植物の成長を阻害したり、モザイク病などのウイルスを媒介したりします。小さいですが、繁殖力も高く厄介な病害虫なので、見つけたら大量発生するまえに早めに駆除しましょう。手で取り除くか、もしくは有効な薬剤を使うと良いでしょう。
ゴテチアの育て方
育て方①種まき
種まきなら直まき!移植するなら早めに!
ゴテチアは秋まき一年草のため、9月中旬〜10月上旬に種まきをします。まき方は土に直まきが無難です。ゴテチアは根が枝分かれしない直根性なので、移植を嫌います。若い苗であれば植え替えもできますが、植え替えをするならば早い時期にし、くれぐれも根を傷付けないように気を付けましょう。
ボタニ子
直根性とは根がまっすぐ伸びていく性質のこと!大根やゴボウのような感じだね
育て方②水やり
ゴテチアに頻繁な水やりは必要ありません。ただし、花壇、鉢植えともに、植え付け直後は土が乾かないように注意して水を与えてください。その後は花壇ならば雨に任せて大丈夫ですが、雨が降らない日が続くときは水を与えたほうが良いでしょう。

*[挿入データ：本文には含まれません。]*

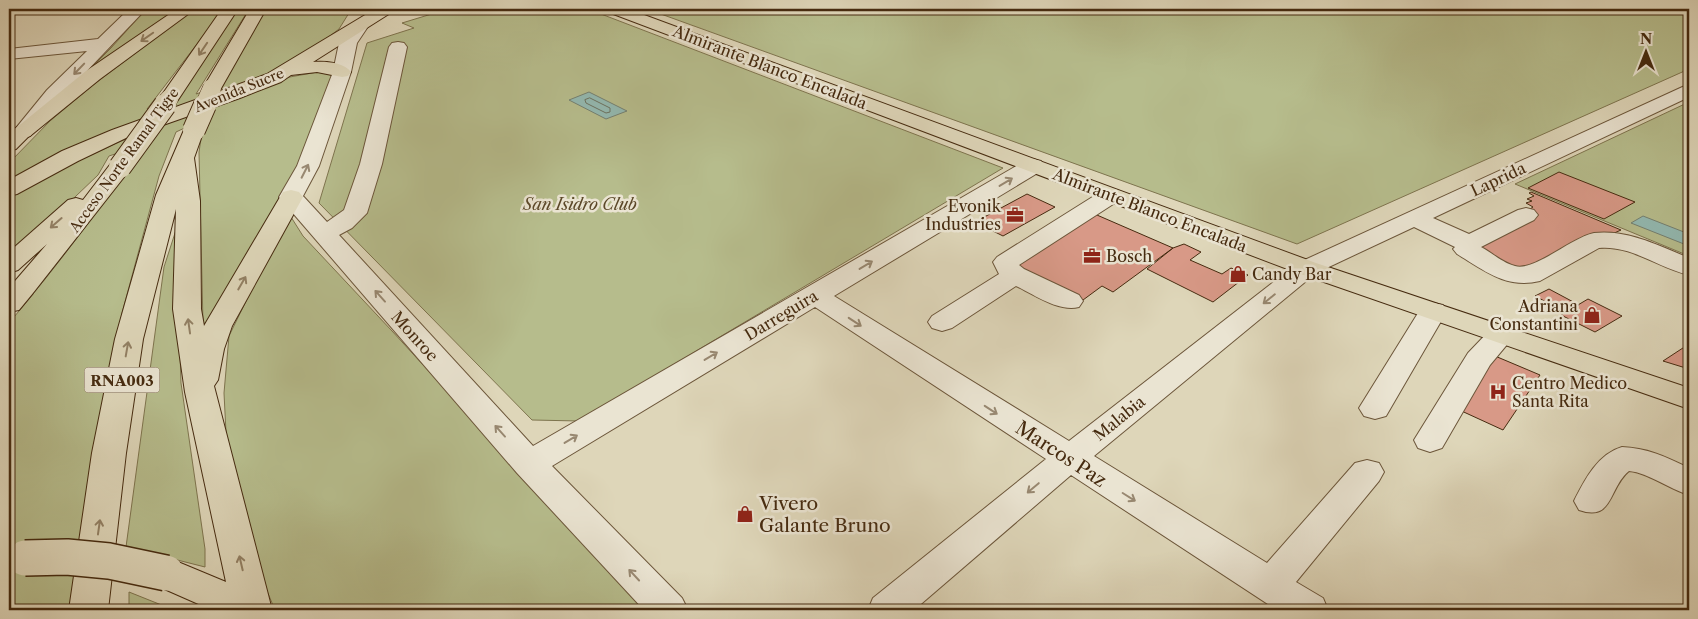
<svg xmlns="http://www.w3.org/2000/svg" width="1698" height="619" viewBox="0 0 1698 619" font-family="'Libre Caslon Text',serif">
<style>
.green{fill:#b6bc8c;stroke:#7e744e}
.water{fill:#93b9b1;stroke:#748071}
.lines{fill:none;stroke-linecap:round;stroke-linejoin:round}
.shore{stroke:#6c7260;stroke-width:1}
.building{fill:#d89987;stroke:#462b10}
.minor-casing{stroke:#6c563a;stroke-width:2}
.major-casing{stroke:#462b10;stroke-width:2}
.highway-casing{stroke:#462b10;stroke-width:2}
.minor{fill:#eae4d2;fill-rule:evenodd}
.major{fill:#ded6b9;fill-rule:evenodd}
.highway{fill:#ded6b9;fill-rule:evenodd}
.highway-bridge-far2-casing{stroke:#462b10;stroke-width:19;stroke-linecap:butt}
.highway-bridge-far1-casing{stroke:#462b10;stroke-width:24;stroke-linecap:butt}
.highway-bridge-casing{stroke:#462b10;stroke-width:38;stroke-linecap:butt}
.highway-bridge-far2{stroke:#ded6b9;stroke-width:18}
.highway-bridge-far1{stroke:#ded6b9;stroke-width:22}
.highway-bridge{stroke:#ded6b9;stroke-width:35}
.oneway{stroke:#928064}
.oneway2{stroke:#988871}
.labels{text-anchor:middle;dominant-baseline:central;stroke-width:5;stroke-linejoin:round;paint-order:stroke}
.far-street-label{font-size:14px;fill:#462b10;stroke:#eae4d2}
.shield{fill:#eae4d2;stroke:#77624a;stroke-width:1}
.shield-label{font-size:15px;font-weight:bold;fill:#462b10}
.street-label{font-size:16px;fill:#462b10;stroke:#eae4d2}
.park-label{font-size:16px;font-style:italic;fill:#5c4829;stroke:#eae4d2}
.poi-label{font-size:16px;fill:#462b10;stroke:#eae4d2;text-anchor:start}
.near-street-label{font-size:19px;fill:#462b10;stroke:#eae4d2}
.near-poi-label{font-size:19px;fill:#462b10;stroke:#eae4d2;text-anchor:start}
</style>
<rect width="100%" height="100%" fill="#ded6b9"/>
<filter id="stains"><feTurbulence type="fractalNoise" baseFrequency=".004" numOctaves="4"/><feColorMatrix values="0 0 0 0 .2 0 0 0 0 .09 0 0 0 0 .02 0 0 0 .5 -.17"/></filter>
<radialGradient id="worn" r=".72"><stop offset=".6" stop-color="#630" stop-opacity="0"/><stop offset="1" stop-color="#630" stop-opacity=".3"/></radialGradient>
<path class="green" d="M 146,9 L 183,9 L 84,75 L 111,48 Z
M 194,9 L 224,9 L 147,109 L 176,99 L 193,71 L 237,9 L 249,9 L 196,94 L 218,87 L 265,9 L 349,9 L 349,13 L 339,29 L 309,52 L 276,73 L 17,177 L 9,178 L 9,163 L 50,121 L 93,85 Z
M 448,9 L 588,9 L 1003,168 L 579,421 L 532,420 L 319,203 L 367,43 L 414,28 L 402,23 Z
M 647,9 L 1689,9 L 1689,69 L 1297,244 Z
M 318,72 L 329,73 L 335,76 L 288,191 L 206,326 L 203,324 L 199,152 L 204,119 L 176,132 L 159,176 L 122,313 L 75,610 L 9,610 L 9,576 L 29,542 L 9,545 L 9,323 C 59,264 101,207 145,144 L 109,156 L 98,175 L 9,260 L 9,198 L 59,170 L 121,141 L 284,78 Z
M 1689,102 L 1689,256 L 1515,184 Z
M 291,217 L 303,236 L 392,331 L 647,610 L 275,610 L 251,553 L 227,452 L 224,393 L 229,336 L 250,293 Z
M 176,230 L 181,383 L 205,549 L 205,567 L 126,547 L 164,267 Z
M 129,592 L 174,610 L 129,610 Z"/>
<path class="water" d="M 589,92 L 627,111 L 606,119 L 569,100 Z
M 1643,216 L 1689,234 L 1689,246 L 1631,223 Z"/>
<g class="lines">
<path class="shore" d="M 590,98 L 610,108 L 610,112 L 606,113 L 586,103 L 585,100 Z"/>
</g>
<path class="building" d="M 1559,172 L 1635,202 L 1604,219 L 1528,188 Z
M 1531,192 L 1621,230 L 1523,274 L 1471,248 L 1533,207 L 1526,203 L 1532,201 L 1527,199 L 1534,196 L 1529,193 Z
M 1027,194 L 1055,207 L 1003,236 L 975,222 Z
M 1090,212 L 1173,248 L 1113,292 L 1102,286 L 1083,300 L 1009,263 Z
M 1184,244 L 1201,252 L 1190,260 L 1222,274 L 1231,268 L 1248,275 L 1213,302 L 1147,269 L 1173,248 Z
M 1549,289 L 1579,305 L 1565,312 L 1535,296 Z
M 1588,299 L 1622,316 L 1595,332 L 1561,315 Z
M 1689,344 L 1689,369 L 1663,361 Z
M 1495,356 L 1540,375 L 1503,430 L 1455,408 Z"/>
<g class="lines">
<g class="minor-casing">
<path id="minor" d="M 129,9 L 146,9 L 61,98 L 30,136 L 23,138 L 16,136 L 13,132 L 16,128 L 47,90 L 87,51 L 9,59 L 9,49 L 98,39 Z
M 361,20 L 367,22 L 369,25 L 357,43 L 351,72 L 319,166 L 303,196 L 327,222 L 344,210 L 360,164 L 389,47 L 392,43 L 398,42 L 404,43 L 407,47 L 382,164 L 367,213 L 352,228 L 339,235 L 533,446 L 1025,161 L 1033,159 L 1041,161 L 1044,166 L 1041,171 L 834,296 L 1069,441 L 1298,263 L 1689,84 L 1689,97 L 1433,218 L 1469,234 L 1518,210 L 1526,208 L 1534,210 L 1538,215 L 1534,220 L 1481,247 C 1492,253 1503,263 1515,266 C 1534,272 1572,237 1594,233 C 1627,229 1660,246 1689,258 L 1689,275 C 1658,268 1632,245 1599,248 L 1540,281 C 1506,289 1485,271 1457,254 L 1453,249 L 1455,247 L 1414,227 L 1316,273 L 1094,456 L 1267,563 L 1355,463 L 1367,460 L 1379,463 L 1384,472 L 1379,481 L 1296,582 L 1323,598 L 1328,610 L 1277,610 L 1071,475 L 914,610 L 868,610 L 873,598 L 1046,459 L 815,307 L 552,466 L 682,598 L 688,610 L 644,610 L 517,473 L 279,197 L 297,166 L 333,72 L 339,43 L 355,22 Z
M 1110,189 L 1118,191 L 1122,196 L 1118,201 L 1019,265 L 1024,269 L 1079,295 L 1083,301 L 1079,307 C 1058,312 1035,295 1016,286 L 952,328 L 942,331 L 932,328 L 928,322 L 932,316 L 999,274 L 993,262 L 997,257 L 1102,191 Z
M 1433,303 L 1443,305 L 1447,311 L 1386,416 L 1375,419 L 1364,416 L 1359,408 L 1364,400 L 1423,305 Z
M 1501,326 L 1511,329 L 1515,335 L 1490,365 L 1442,448 L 1430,452 L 1418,448 L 1414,440 L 1468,353 L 1491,329 Z
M 1622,447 C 1648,448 1666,457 1689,468 L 1689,495 C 1669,489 1649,473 1629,471 C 1608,488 1614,522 1579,510 L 1574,501 C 1585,479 1598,454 1622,447 Z"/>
</g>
<g class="major-casing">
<path id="major" d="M 375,9 L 394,9 L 392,12 L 313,62 C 324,61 344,62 351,72 L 348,76 L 342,77 L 317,72 L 291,75 L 281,82 L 240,98 L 126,138 L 78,161 L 17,194 L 9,196 L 9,180 L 62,151 L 112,130 L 267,74 Z
M 606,9 L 628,9 L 1316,263 L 1689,388 L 1689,409 L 1298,273 L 608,12 Z
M 23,126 L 30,128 L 33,132 L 16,149 L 9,151 L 9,134 L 16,128 Z"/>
</g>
<g class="highway-casing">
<path id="highway" d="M 177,9 L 195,9 L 100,79 L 30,136 L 23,138 L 16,136 L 13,132 L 16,128 L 86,71 Z
M 222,9 L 238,9 L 176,103 L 169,105 L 162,103 L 159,99 Z
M 250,9 L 266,9 L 219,92 L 212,94 L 205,92 L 203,88 Z
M 194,124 L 201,126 L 204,130 L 194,158 L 200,201 L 201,309 L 204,326 L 283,192 L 291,190 L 299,192 L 303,197 L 232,326 L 224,349 L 218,380 L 214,386 L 272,610 L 207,610 L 203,606 L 153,584 L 147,573 L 153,562 L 166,557 L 226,582 L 185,392 L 173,309 L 176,209 L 143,339 L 126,453 L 108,610 L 69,610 L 92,453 L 115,339 L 156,195 L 184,130 L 187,126 Z
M 120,160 L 128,162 L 131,167 L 128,172 L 33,293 L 19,310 L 9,312 L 9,288 L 47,244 L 18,270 L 9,273 L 9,252 L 68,200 L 76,198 L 83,200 L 112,162 Z"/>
</g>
<use href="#minor" class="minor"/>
<use href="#major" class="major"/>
<use href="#highway" class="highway"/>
<g class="highway-bridge-far2-casing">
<path id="highway-bridge-far2" d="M 164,106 L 169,99
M 204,106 L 212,88"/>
</g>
<g class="highway-bridge-far1-casing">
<path id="highway-bridge-far1" d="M 194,130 L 205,105
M 120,167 L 165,105"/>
</g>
<g class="highway-bridge-casing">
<path id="highway-bridge" d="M 25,558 L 67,557 L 109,561 L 166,573"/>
</g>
<use href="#highway-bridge-far2" class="highway-bridge-far2"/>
<use href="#highway-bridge-far1" class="highway-bridge-far1"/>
<use href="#highway-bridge" class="highway-bridge"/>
</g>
<defs><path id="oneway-shaft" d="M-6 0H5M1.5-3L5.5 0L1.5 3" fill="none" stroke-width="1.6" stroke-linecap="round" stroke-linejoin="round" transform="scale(1.25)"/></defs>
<g class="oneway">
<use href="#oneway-shaft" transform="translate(147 37) rotate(145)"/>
<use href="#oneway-shaft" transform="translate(203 49) rotate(124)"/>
<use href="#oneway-shaft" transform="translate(56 223) rotate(139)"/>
<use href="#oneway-shaft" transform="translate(242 283) rotate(-60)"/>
<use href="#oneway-shaft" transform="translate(189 326) rotate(-98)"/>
<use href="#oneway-shaft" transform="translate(127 349) rotate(-80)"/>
<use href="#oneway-shaft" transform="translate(99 527) rotate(-82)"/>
<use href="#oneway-shaft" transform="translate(241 563) rotate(-103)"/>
</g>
<g class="oneway2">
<use href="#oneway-shaft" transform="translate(79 69) rotate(134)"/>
<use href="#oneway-shaft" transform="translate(305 171) rotate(-63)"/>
<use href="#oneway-shaft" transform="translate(1006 182) rotate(-31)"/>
<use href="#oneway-shaft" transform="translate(866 265) rotate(-31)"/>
<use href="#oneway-shaft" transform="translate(380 296) rotate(-132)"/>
<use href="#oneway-shaft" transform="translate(1269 299) rotate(141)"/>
<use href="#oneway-shaft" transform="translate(855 322) rotate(33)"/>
<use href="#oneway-shaft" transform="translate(711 356) rotate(-31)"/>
<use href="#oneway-shaft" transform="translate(991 410) rotate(33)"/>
<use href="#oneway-shaft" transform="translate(500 431) rotate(-132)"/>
<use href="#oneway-shaft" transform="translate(571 439) rotate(-31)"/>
<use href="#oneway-shaft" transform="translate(1033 488) rotate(140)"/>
<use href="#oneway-shaft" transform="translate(1129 497) rotate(32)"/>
<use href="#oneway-shaft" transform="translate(634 575) rotate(-133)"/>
</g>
<defs>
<g id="office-bare" transform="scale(1.35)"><path d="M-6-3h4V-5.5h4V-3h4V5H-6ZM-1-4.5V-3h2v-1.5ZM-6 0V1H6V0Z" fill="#8f2418" stroke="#eae4d2" stroke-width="2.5" paint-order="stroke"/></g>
<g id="shop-bare" transform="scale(1.35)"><path d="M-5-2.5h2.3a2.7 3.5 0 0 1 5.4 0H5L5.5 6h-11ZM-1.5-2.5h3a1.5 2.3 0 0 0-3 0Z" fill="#8f2418" stroke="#eae4d2" stroke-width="2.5" paint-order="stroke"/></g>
<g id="hospital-bare" transform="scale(1.35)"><path d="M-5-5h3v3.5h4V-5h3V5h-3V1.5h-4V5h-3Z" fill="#8f2418" stroke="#eae4d2" stroke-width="2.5" paint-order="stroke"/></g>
</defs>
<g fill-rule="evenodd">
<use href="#office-bare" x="1015" y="215"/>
<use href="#office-bare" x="1092" y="256"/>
<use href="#shop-bare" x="1238" y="274"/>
<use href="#shop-bare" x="1592" y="315"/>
<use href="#hospital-bare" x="1498" y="392"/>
<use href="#shop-bare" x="745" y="514"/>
</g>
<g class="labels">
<g class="far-street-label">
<text transform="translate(239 90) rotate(-22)">Avenida Sucre</text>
<text transform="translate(124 160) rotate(-54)">Acceso Norte Ramal Tigre</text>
</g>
<rect class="shield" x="84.5" y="367.5" width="75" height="25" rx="4"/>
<g class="shield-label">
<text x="122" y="380">RNA003</text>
</g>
<g class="street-label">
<text transform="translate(770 67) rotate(21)">Almirante Blanco Encalada</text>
<text transform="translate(1498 179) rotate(-25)">Laprida</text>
<text transform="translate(1150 210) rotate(21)">Almirante Blanco Encalada</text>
<text transform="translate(781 315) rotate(-31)">Darreguira</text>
<text transform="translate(415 336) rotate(48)">Monroe</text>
<text transform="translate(1119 418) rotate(-39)">Malabia</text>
</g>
<g class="park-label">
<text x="580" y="204">San Isidro Club</text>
</g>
<g class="poi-label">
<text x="1001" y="206" text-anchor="end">Evonik<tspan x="1001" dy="18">Industries</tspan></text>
<text x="1106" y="256">Bosch</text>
<text x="1252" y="274">Candy Bar</text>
<text x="1578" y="306" text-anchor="end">Adriana<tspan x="1578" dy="18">Constantini</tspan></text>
<text x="1512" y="383">Centro Medico<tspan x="1512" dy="18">Santa Rita</tspan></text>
</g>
<g class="near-street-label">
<text transform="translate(1061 454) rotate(33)">Marcos Paz</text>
</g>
<g class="near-poi-label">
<text x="759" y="503">Vivero<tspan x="759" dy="22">Galante Bruno</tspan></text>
</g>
</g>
<rect width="1698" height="619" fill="none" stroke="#ded6b9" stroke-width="30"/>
<rect x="10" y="10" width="1678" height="599" fill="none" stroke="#462b10" stroke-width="2.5"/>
<rect x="15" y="15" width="1668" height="589" fill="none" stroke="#462b10"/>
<g transform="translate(1646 52)" stroke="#eae4d2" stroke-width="4" paint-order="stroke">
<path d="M0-4L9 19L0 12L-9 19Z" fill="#462b10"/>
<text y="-8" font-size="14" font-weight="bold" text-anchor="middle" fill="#462b10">N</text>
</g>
<rect width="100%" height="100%" filter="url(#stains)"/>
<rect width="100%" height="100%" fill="url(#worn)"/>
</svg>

鉢植えの場合は、土が乾けばそのつど水やりをしてください。
ボタニ子
こまめな水やりをしなくてもいいなんて楽ちんで素敵!でも乾燥しすぎないようにしなきゃね!
育て方③肥料
元肥に緩効性化成肥料を少し混ぜておけば、通常、追肥は必要ありません。苗の成長具合を見て、3月頃、必要ならば液体肥料を与えるといいですね。むしろ、肥料を与えすぎると、育ちすぎて倒れやすくなるので、与えすぎに注意してください。
ゴテチアの管理
前述した通り、ゴテチアは育てやすい花ですが、やはり管理は必要です。きれいな花がたくさん、長い期間見られるように、しっかり手入れをしてあげましょう。
管理①置き場所
ゴテチアの特徴である薄い花びらは雨に弱く、濡れると傷んでしまいます。せっかく咲いた花が枯れてしまうと悲しいですよね。鉢植えやプランターなどの場合、可能ならば、開花後は雨に濡れない場所に移動してあげるといいでしょう。また、水やりや肥料をあげるときは花びらにかからないように気をつけてくださいね。
管理②摘心(摘芯)
しっかりした花をたくさん咲かせるためにも、適度に摘心を行いましょう。新芽をカットするのはもったいなくて、少し抵抗があるかもしれませんが、そのほうが生育も良く、多く分枝します。咲き具合を左右するとても大切な管理です。
ボタニ子
摘心とは植物の新芽を摘み取ったり、茎をカットしたりすることだよ!これをやると花や実がたくさんできて、発育も良くなるよ!
管理③花がら摘み
ゴテチアは種がつきやすいため、種が不要の場合、枯れ始めた花は早めに摘みとってください。種をとりたい場合は、そのままにしておいて大丈夫です。
まとめ
ゴテチアは、育てやすさからは想像できないほど豪華な花を咲かせます。種類も多く、たくさんの鮮やかな花を咲かせたその姿は圧巻です。管理も専門的なことは必要ありませんし、病害虫にも強いので、おすすめです。水やりや肥料の頻度が少なく、手間がかからないのも助かりますよね。まずは種の直まきから始めてみませんか。